A nova pesquisa XP/Ipespe divulgada nesta sexta-feira (13) mostra que a rejeição do ex-presidente Luiz Inácio Lula da Silva (PT) é de 43%. Os que declararam não votar no atual presidente Jair Bolsonaro (PL) são 59%.
O número de Bolsonaro é mais alto que o de Lula, mas vem em queda, e pela primeira vez ficou abaixo dos 60%. O ex-presidente, que no ano passado chegou a ter 48% de rejeição, desde o começo deste ano oscila entre 42 e 43%.
Bolsonaro, que se beneficiou da retirada da pré-candidatura do ex-juiz Sergio Moro, no mês passado, segue tentando minimizar a rejeição e expandir as intenções de voto.
Para isso, vem adotando algumas estratégias que funcionaram nas eleições de 2018. Uma delas é reavivar o sentimento antipetista, trazendo à tona temas como o “Petrolão” e os escândalos da Operação Lava Jato. A outra é colocar a primeira-dama Michelle Bolsonaro para participar da campanha, em uma tentativa de diminuir a contrariedade do eleitorado feminino.

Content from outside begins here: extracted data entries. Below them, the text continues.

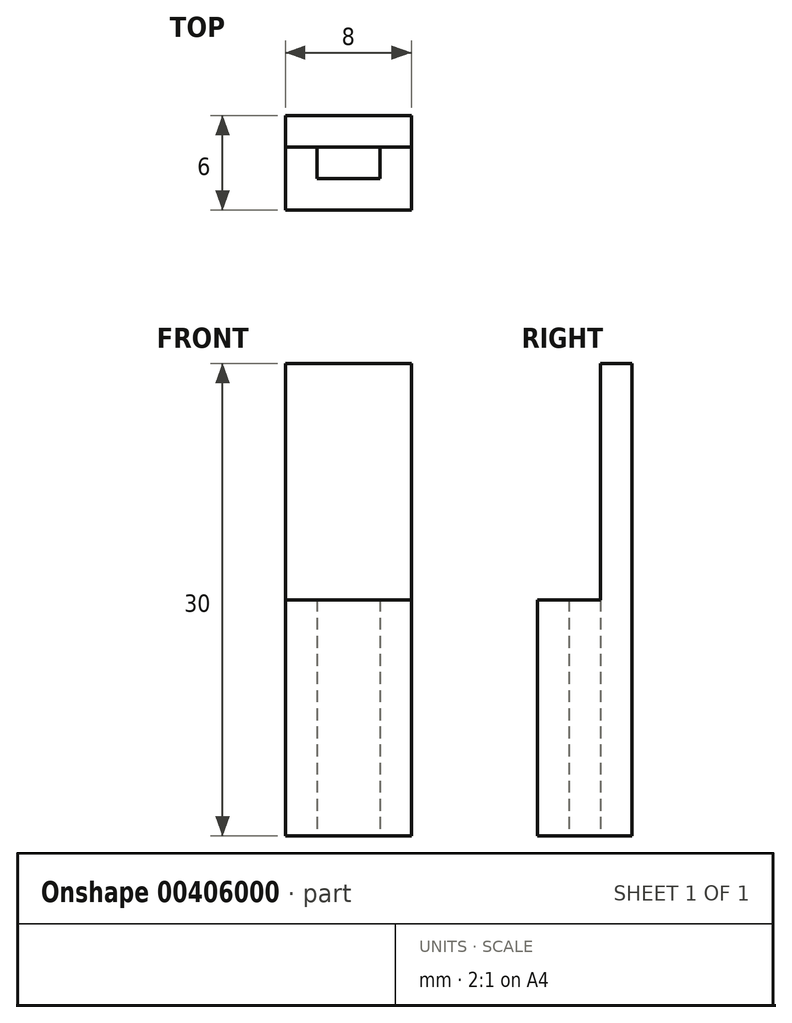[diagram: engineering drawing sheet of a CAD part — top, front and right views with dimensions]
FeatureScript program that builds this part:
annotation { "Feature Type Name" : "Feature", "Feature Type Description" : "" }
export const myFeature = defineFeature(function(context is Context, id is Id, definition is map)
    precondition{}
    {
        {
            var Q0;
            Q0=qCreatedBy(makeId("Top.planeOp"),FACE);
            var sketch = newSketch(context, id + "F0", { "sketchPlane" : qUnion([Q0])});
            skLineSegment(sketch, "E0.bottom", {"start": v(2, 1) * mm, "end": v(-2, 1) * mm});
            skLineSegment(sketch, "E0.top", {"start": v(2, -1) * mm, "end": v(-2, -1) * mm});
            skLineSegment(sketch, "E0.left", {"start": v(2, 1) * mm, "end": v(2, -1) * mm});
            skLineSegment(sketch, "E0.right", {"start": v(-2, 1) * mm, "end": v(-2, -1) * mm});
            skPoint(sketch, "E0.middle", {"position": v(0, 0) * mm});
            skLineSegment(sketch, "E1.0", {"start": v(4, 3) * mm, "end": v(-4, 3) * mm});
            skLineSegment(sketch, "E1.1", {"start": v(4, 3) * mm, "end": v(4, -3) * mm});
            skLineSegment(sketch, "E1.2", {"start": v(4, -3) * mm, "end": v(-4, -3) * mm});
            skLineSegment(sketch, "E1.3", {"start": v(-4, 3) * mm, "end": v(-4, -3) * mm});
            skSolve(sketch);
        }
        {
            var Q0;
            Q0=makeQuery(id+"F0.imprint","IMPRINT",FACE,{"disambiguationData":[TD([[makeQuery(id+"F0.imprint","IMPRINT",EDGE,{"derivedFrom":sQuery(id+"F0.wireOp",EDGE,"E0.bottom")}),-1.0]])]});
            extrude(context, id + "F1", {"entities" : qUnion([Q0]), "depth" : 15 * mm});
        }
        {
            var Q0;
            Q0=makeQuery(id+"F1.opExtrude","CAP_FACE",FACE,{"disambiguationData":[OSD([sQuery(id+"F0.wireOp",EDGE,"E0.bottom"),sQuery(id+"F0.wireOp",EDGE,"E0.top"),sQuery(id+"F0.wireOp",EDGE,"E0.left"),sQuery(id+"F0.wireOp",EDGE,"E0.right"),sQuery(id+"F0.wireOp",EDGE,"E1.0"),sQuery(id+"F0.wireOp",EDGE,"E1.1"),sQuery(id+"F0.wireOp",EDGE,"E1.2"),sQuery(id+"F0.wireOp",EDGE,"E1.3")])],"isStart":false});
            var sketch = newSketch(context, id + "F2", { "sketchPlane" : qUnion([Q0])});
            skLineSegment(sketch, "E2.bottom", {"start": v(-4, 1) * mm, "end": v(4, 1) * mm});
            skLineSegment(sketch, "E2.top", {"start": v(-4, 3) * mm, "end": v(4, 3) * mm});
            skLineSegment(sketch, "E2.left", {"start": v(-4, 1) * mm, "end": v(-4, 3) * mm});
            skLineSegment(sketch, "E2.right", {"start": v(4, 1) * mm, "end": v(4, 3) * mm});
            skSolve(sketch);
        }
        {
            var Q0;
            Q0 = qSketchRegion(id + "F2", true);
            extrude(context, id + "F3", {"entities" : qUnion([Q0]), "operationType" : NewBodyOperationType.ADD, "depth" : 15 * mm});
        }
    });
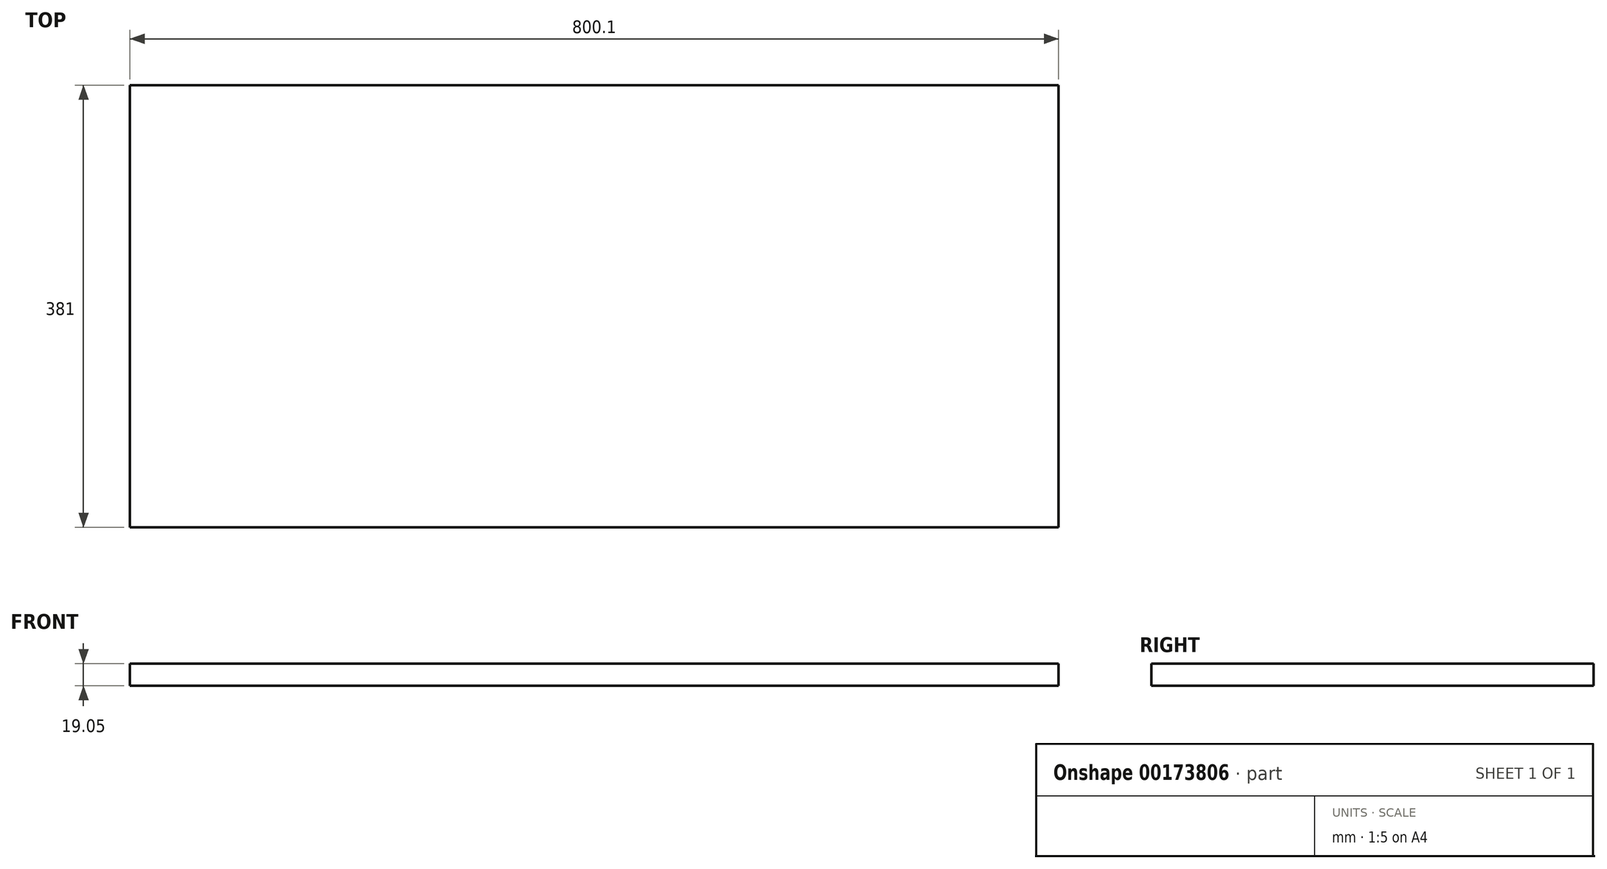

“O eleitor que tem a tendência de definir essas eleições, com o voto mais aberto e mais incerto até agora são as mulheres evangélicas, que ao contrário dos homens evangélicos, não tem apoio maciço ao presidente Jair Bolsonaro. E os jovens trabalhadores, a maior parte deles em empregos informais, que não é um grupo com um direcionamento ideológico claro. Ambos os candidatos devem procurar esses grupos”, explica Graziella Testa, cientista política e professora da Fundação Getúlio Vargas (FGV).